▶ [Work instructions]:
From the car stereo discussion below, list in order the steps one poster took to hide the screw holes.

I have the 1993 OEM CD player in my LX...which is as useless as a cassette deck because I no longer own CD's. I'd love to put a 3.5mm AUX jack in.

Check out the Mpow Streambot Y FM transmitter.

It's a device which connects to your phone, or MP3 player, VIA bluetooth, then retransmits the signal over an FM station which you tune the radio to.

Seems to have good reviews as well: The Best Bluetooth Kits for Every Car Stereo | The Wirecutter
 
The screw holes are really going to bug me. I don't like the idea of painted screws or plastic caps or stickers or etc ... I think I will attempt to find some ABS plastic strips I can cut to fit along the sides. Done right, it should look pretty close to factory.

Any suggestions on where to look for something to cover the sides?

What I did for mine was use some filler and fill the holes up. Need to find one that wont shirnk when it dries. After it dries, sand the strips smooth, and paint. You can't even notice them anymore on mine
 
My kenwood CD multiplayer connected via a box that plugged into the antenna at the rear of the radio and you tuned it to 88.xx, prior to that I had a cassette that had a wire hanging off it and it connected to my Sony Walkman (discman) (yep walkman - dang that cars old).

▶ [Dataset excerpts]:
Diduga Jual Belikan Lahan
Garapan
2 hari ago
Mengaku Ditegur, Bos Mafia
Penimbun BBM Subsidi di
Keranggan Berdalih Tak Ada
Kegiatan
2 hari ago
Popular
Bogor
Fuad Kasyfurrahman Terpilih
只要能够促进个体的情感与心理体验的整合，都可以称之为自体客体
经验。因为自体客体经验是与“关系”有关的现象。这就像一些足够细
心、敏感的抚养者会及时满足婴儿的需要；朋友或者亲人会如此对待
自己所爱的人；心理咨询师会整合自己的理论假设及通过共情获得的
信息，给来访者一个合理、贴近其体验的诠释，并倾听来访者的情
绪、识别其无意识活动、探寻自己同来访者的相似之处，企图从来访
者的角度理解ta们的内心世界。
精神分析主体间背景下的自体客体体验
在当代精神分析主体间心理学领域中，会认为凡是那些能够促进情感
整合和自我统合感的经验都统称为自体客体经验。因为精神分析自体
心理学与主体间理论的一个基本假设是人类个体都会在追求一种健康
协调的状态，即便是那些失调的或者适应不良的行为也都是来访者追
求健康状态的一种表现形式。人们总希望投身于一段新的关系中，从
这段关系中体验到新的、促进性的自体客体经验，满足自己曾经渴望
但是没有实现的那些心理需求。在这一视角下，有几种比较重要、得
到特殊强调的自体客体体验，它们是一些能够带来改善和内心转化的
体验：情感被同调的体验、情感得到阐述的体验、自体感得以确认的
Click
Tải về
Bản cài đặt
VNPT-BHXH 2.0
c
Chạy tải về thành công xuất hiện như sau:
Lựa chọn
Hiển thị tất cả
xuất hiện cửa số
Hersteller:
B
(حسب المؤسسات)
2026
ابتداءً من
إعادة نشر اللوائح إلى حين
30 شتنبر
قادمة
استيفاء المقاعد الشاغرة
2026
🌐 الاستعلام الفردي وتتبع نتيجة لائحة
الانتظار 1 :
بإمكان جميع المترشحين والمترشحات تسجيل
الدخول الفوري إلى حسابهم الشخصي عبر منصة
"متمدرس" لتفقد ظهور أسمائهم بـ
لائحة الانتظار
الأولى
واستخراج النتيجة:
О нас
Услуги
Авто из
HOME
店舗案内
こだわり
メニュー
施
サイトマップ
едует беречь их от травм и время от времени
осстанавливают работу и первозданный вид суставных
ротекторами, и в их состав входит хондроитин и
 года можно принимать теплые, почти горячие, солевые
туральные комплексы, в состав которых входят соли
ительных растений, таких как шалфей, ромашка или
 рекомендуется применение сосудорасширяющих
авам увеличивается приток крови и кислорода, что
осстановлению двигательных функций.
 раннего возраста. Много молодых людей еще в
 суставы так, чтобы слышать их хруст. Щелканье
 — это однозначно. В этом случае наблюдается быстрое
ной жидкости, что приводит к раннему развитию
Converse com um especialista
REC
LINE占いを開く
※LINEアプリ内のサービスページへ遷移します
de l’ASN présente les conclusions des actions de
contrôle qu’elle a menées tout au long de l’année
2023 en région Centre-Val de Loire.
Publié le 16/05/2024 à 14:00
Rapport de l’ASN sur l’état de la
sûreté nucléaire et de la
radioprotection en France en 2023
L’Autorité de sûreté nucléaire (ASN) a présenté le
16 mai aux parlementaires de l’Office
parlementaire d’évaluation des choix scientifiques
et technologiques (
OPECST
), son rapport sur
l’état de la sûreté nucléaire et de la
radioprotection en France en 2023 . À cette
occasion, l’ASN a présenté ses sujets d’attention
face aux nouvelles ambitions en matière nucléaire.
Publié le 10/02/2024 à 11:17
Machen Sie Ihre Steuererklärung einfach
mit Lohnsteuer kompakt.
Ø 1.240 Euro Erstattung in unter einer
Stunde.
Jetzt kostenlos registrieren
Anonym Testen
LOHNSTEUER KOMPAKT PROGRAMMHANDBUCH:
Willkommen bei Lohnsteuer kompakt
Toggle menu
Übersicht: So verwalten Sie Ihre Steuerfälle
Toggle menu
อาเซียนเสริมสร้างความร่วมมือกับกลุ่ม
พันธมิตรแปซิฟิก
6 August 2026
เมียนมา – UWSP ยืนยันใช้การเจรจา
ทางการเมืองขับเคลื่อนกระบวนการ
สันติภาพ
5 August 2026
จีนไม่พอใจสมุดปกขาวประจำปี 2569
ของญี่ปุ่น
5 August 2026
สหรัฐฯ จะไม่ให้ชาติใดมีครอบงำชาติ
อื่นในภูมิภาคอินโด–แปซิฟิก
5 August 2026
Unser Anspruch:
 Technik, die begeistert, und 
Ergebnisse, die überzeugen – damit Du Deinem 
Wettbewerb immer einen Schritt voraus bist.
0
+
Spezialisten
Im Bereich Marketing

▶ [Solution]:
1. Fill the holes with filler that won't shrink when it dries.
2. Let the filler dry.
3. Sand the strips smooth.
4. Paint.